> _PETUNJUK LATIHAN_: Lanjutkan teks tentang penetapan awal bulan Hijriyah dengan hisab dan ru’yah, mulai tepat setelah kalimat terakhirnya.

> _TEKS DOKUMEN_:

○ ○ ○ ○ ○

صوموا لرؤيته وأفطروا لرؤيته فإن غم عليكم فأكملوا العدة ثلاثين
” Berpuasalah kamu semua karena terlihatnya (hilal Romadhon) dan berbukalah kamu semua (berhari Raya Idul Fitri) karena terlihatnya (hilal Syawal). Jika ia tertutup bagimu, maka sempurnakanlah ia 30 hari”.
Argumentasi yang lainnya : Barangsiapa yang mengatakan bahwa makna فاقدرواله adalah  ditentukan dengan Hisab, dibantah oleh hadis yang diriwayatkan oleh Bukhori dan Muslim, yang berbunyi :
إنا أمة أمية لانكتب ولانحسب
“ Sesungguhnya kami adalah ummat yang ummi, tidak bisa menulis dan tidak pula menghitung”.
Imam An-Nawawi salah satu tokoh dari madzhab Syafi’i menambahkan : Andaikan orang-orang diharuskan melakukan hisab, pasti mereka tidak akan mampu. Karena mereka tidak bisa hisab, yang bisa hanya beberapa orang yang berdomisili di negara-negara besar.
Dari sebagian argumentasi diatas, fuqoha’ tidak membolehkan pemakaian hisab dalam penetapan awal bulan Hijriyah. Dan pendapat inilah yang dianut oleh NU dan pemerintah Indonesia saat ini.  
Sedangkan fuqoha’ yang membolehkan penetapan awal bulan Hijriyah dengan ilmu Hisab, berargumentasi : Hadis mengenai perintah puasa dengan cara terlihatnya hilal (ru’yah) oleh fuqoha’ yang membolehkan penggunaan hisab, dipahami bahwa adanya hilal itu dapat dilihat karena antara matahari dan bulan telah terjadi konjungsi, serta posisi hilal sudah berada diatas ufuk. Lebih dari itu adanya perintah istikmal hanya 30 hari karena pada saat matahari terbenam pada hari ke-30 tersebut pasti sudah terjadi konjungsi, serta posisi hilal pasti sudah diatas ufuk sekalipun tidak dapat dilihat. Sehingga ru’yah bil fi’li yang berlaku di zaman Rosululloh dipahami sebagai salah satu media observasi bulan untuk membuktikan keberadaan hilal.
Padahal ilmu Hisab (Qoth’i) dapat memperhitungkan keberadaan hilal yakni kapan terjadinya konjungsi dan bagaimana posisi hilal diatas ufuk, sehingga menurut fuqoha’ golongan ini berpandangan bahwa hisab tidak jauh berbeda dengan ru’yah yaitu sama-sama berfungsi sebagai media observasi (sarana). Oleh karena ru’yah bisa dijadika penetapan awal bulan maka tentunya hisab dapat juga dijadikan dasar penetapan awal bulan, dan diperkuat adanya hadis Ibnu Umar فاقدرواله yang oleh Ibnu Suraij hadis tersebut diperuntukkan untuk orang-orang yang dianugrahi ilmu falak oleh Alloh SWT, sedangkan فأكملوا العدة ditujukan pada orang-orang awam (tidak bisa ilmu Hisab).

○ ○ ○ ○ ○

> _DATA YANG DIBERIKAN_:
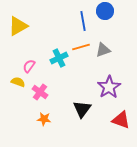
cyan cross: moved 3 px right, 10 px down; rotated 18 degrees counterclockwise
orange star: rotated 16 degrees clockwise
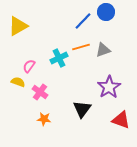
blue circle: moved 1 px right, 1 px down
blue line: rotated 54 degrees clockwise
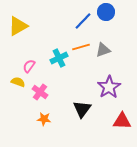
red triangle: moved 1 px right, 1 px down; rotated 18 degrees counterclockwise
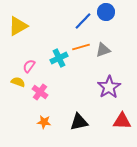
black triangle: moved 3 px left, 13 px down; rotated 42 degrees clockwise
orange star: moved 3 px down
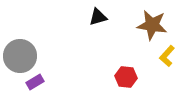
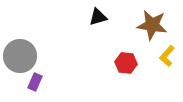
red hexagon: moved 14 px up
purple rectangle: rotated 36 degrees counterclockwise
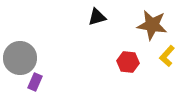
black triangle: moved 1 px left
gray circle: moved 2 px down
red hexagon: moved 2 px right, 1 px up
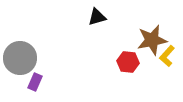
brown star: moved 15 px down; rotated 20 degrees counterclockwise
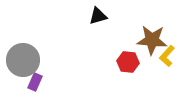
black triangle: moved 1 px right, 1 px up
brown star: rotated 16 degrees clockwise
gray circle: moved 3 px right, 2 px down
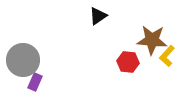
black triangle: rotated 18 degrees counterclockwise
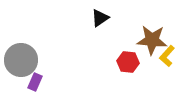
black triangle: moved 2 px right, 2 px down
gray circle: moved 2 px left
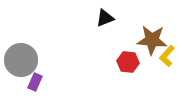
black triangle: moved 5 px right; rotated 12 degrees clockwise
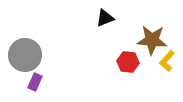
yellow L-shape: moved 5 px down
gray circle: moved 4 px right, 5 px up
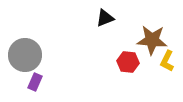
yellow L-shape: rotated 15 degrees counterclockwise
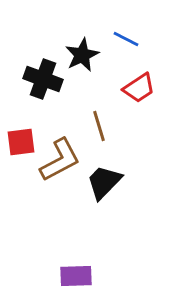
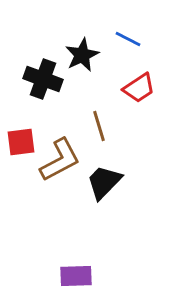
blue line: moved 2 px right
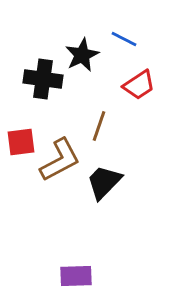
blue line: moved 4 px left
black cross: rotated 12 degrees counterclockwise
red trapezoid: moved 3 px up
brown line: rotated 36 degrees clockwise
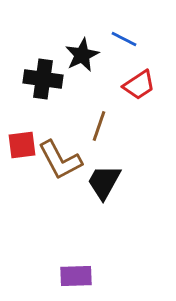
red square: moved 1 px right, 3 px down
brown L-shape: rotated 90 degrees clockwise
black trapezoid: rotated 15 degrees counterclockwise
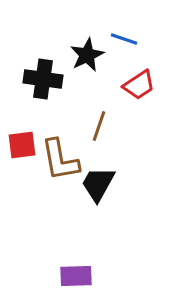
blue line: rotated 8 degrees counterclockwise
black star: moved 5 px right
brown L-shape: rotated 18 degrees clockwise
black trapezoid: moved 6 px left, 2 px down
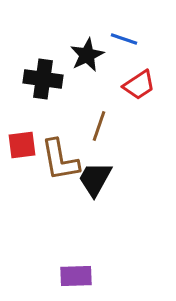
black trapezoid: moved 3 px left, 5 px up
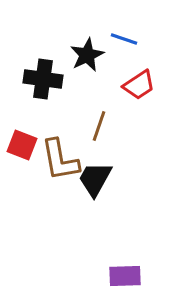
red square: rotated 28 degrees clockwise
purple rectangle: moved 49 px right
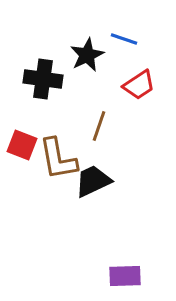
brown L-shape: moved 2 px left, 1 px up
black trapezoid: moved 2 px left, 2 px down; rotated 36 degrees clockwise
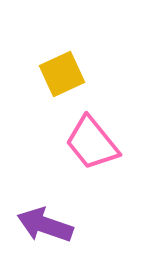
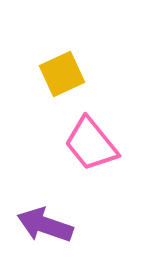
pink trapezoid: moved 1 px left, 1 px down
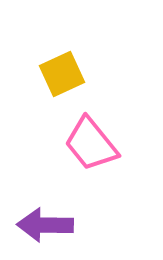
purple arrow: rotated 18 degrees counterclockwise
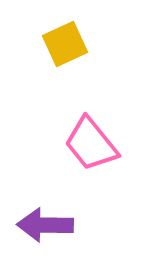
yellow square: moved 3 px right, 30 px up
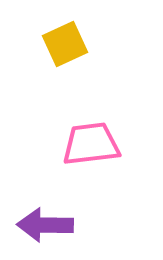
pink trapezoid: rotated 122 degrees clockwise
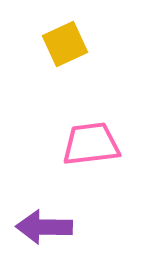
purple arrow: moved 1 px left, 2 px down
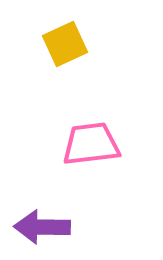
purple arrow: moved 2 px left
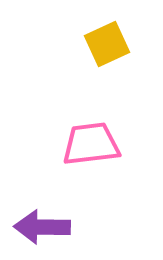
yellow square: moved 42 px right
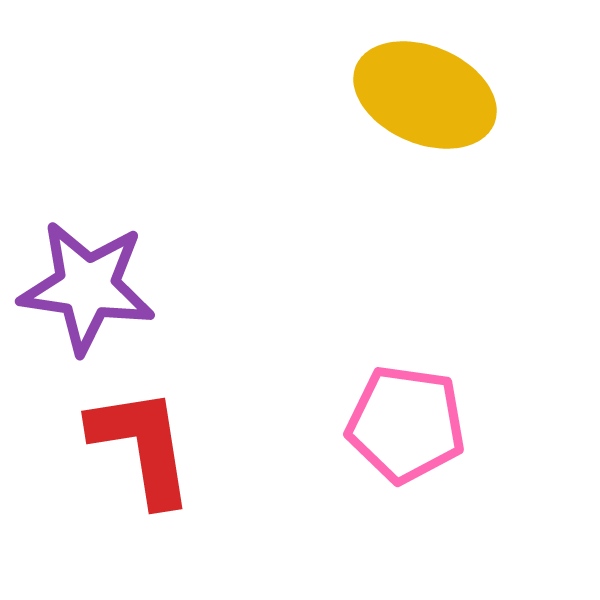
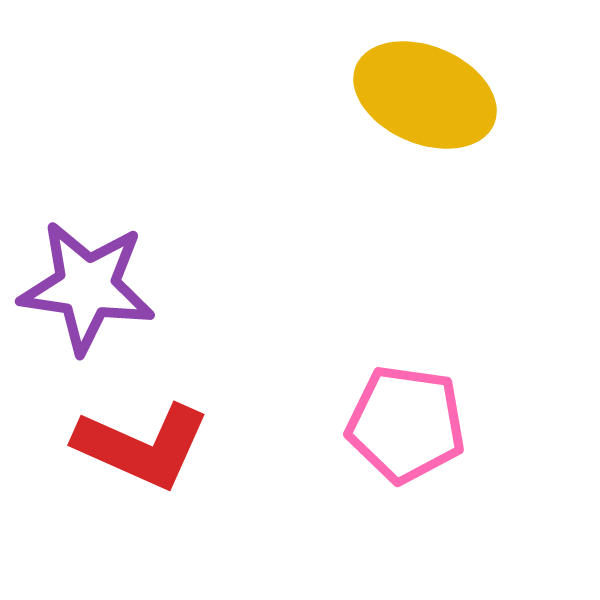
red L-shape: rotated 123 degrees clockwise
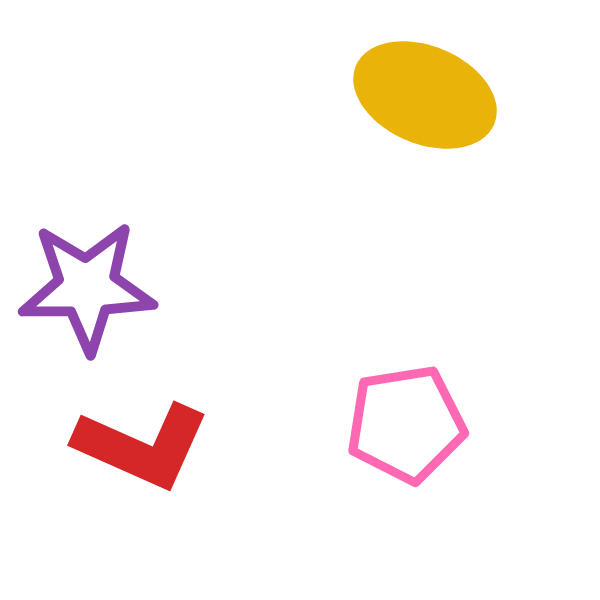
purple star: rotated 9 degrees counterclockwise
pink pentagon: rotated 17 degrees counterclockwise
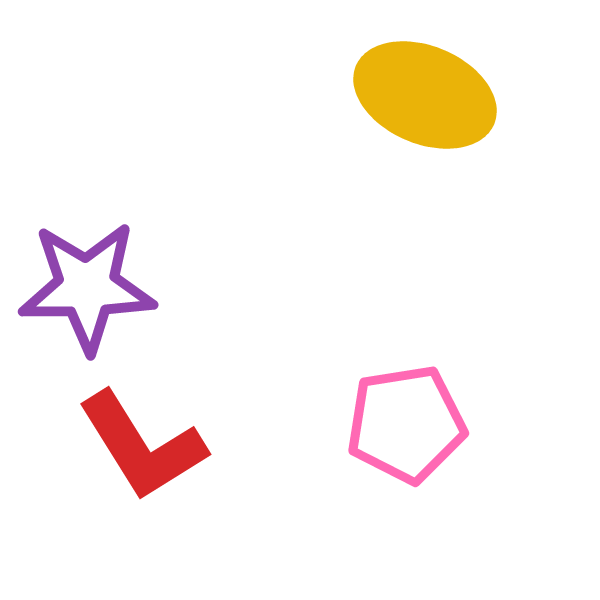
red L-shape: rotated 34 degrees clockwise
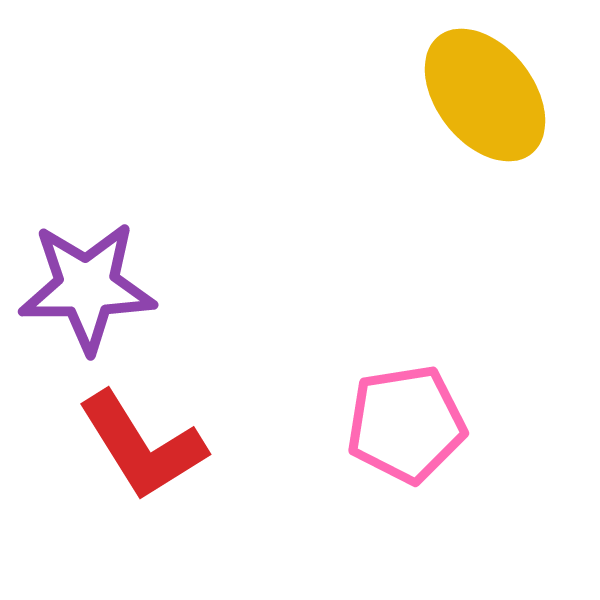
yellow ellipse: moved 60 px right; rotated 29 degrees clockwise
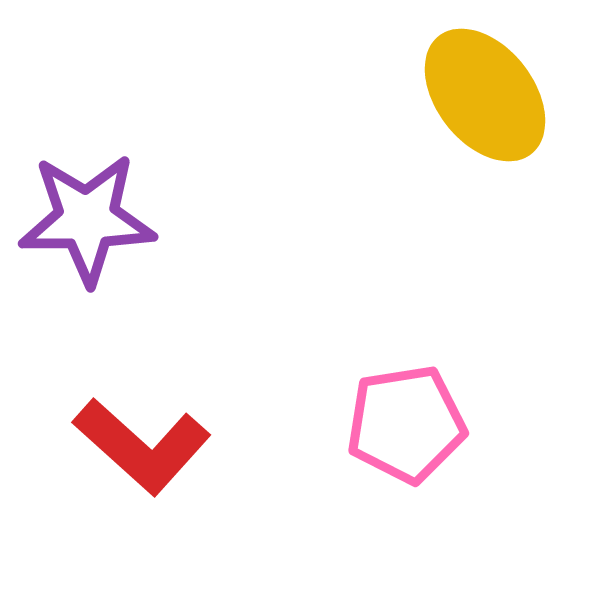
purple star: moved 68 px up
red L-shape: rotated 16 degrees counterclockwise
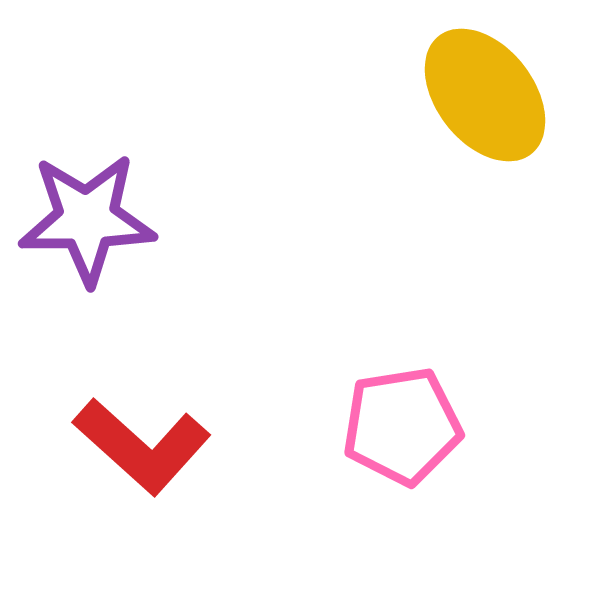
pink pentagon: moved 4 px left, 2 px down
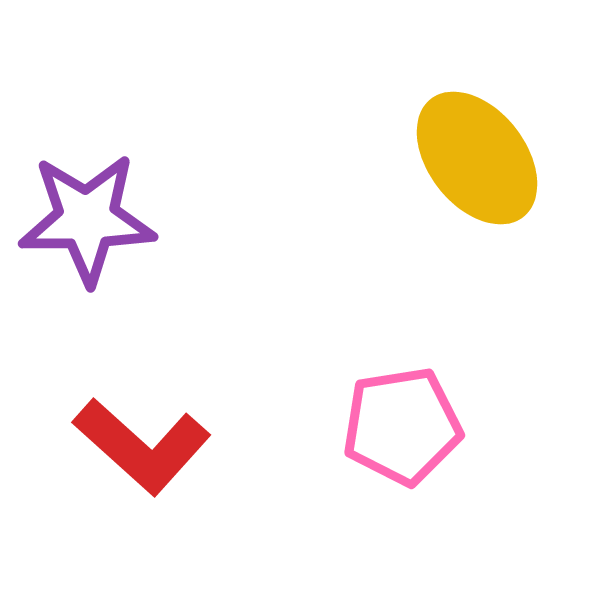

○ ○ ○ ○ ○

> _HASIL TUGAS_:
Berbedanya khitob (sasaran seruan) lantaran perbedaan situasi dan kondisi adalah persoalan realistis dan hal tersebut banyak terjadi dalam nash-nash agama. Bahkan perbedaan khitob ini menjadi azaz bagi qoidah fiqhiyyah yang berbunyi :
تغير الفتاوى بتغير الزمان والحال
“Berubahnya fatwa-fatwa karena perubahan zaman dan keadaan”.
Lebih jauh lagi Ibnu Suraij mengutip (menukil) pendapat dari Imam Syafi’i bahwa Imam Syafi’i berkata : orang-orang yang madzhabnya itu mengambil pedoman dengan bintang-bintang dan kedudukan bulan, kemudian jelas baginya menurut dalil tersebut bahwa hilal sudah bisa dilihat, tetapi tertutup awan, maka orang tersebut boleh menjalankan puasa dan hal itu sudah mencukupinya (lihat Bidayatul Mujtahid, juz 1 hal 243). Sehingga Ibnu Suraij berpendapat bahwa seseorang yang mengerti ilmu hisab, kemudian dia mengetahui bahwa besok tanggal satu Romadhon, maka ia wajib berpuasa, karena ia tahu berdasasrkan dalil. Jadi, sama saja dengan mengetahui hilal dengan mata kepala.
Sedangkan hujjah (dalil) yang dipakai fuqoha’ bahwa tidak boleh memakai hisab karena kita merupakan ummat ummiyyah (tidak bisa baca dan tulis), menurut Yusuf Al-Qorodhowi kurang tepat untuk masalah ini. Sebab hadis tersebut membicarakan perihal keadaan ummat dan sifat ummi itu dilekatkan oleh Rosululloh pada bangsa Arab ketika beliau baru saja diangkat menjadi Rosul. Tetapi sifat ummiyah bukanlah perkara yang tetap dan dikehendaki oleh Rosululloh. Buktinya beliau telah berusaha keras untuk memberantas buta huruf dengan cara menyuruh para sahabat yang pandai baca dan tulis agar mengajari yang buta huruf dan hal tersebut sudah dirintis oleh beliau semenjak perang Badar. Oleh karena itu, bukanlah suatu hal yang mustahil dalam kondisi ummat yang sekarang ini terdapat orang yang pandai ilmu Hisab.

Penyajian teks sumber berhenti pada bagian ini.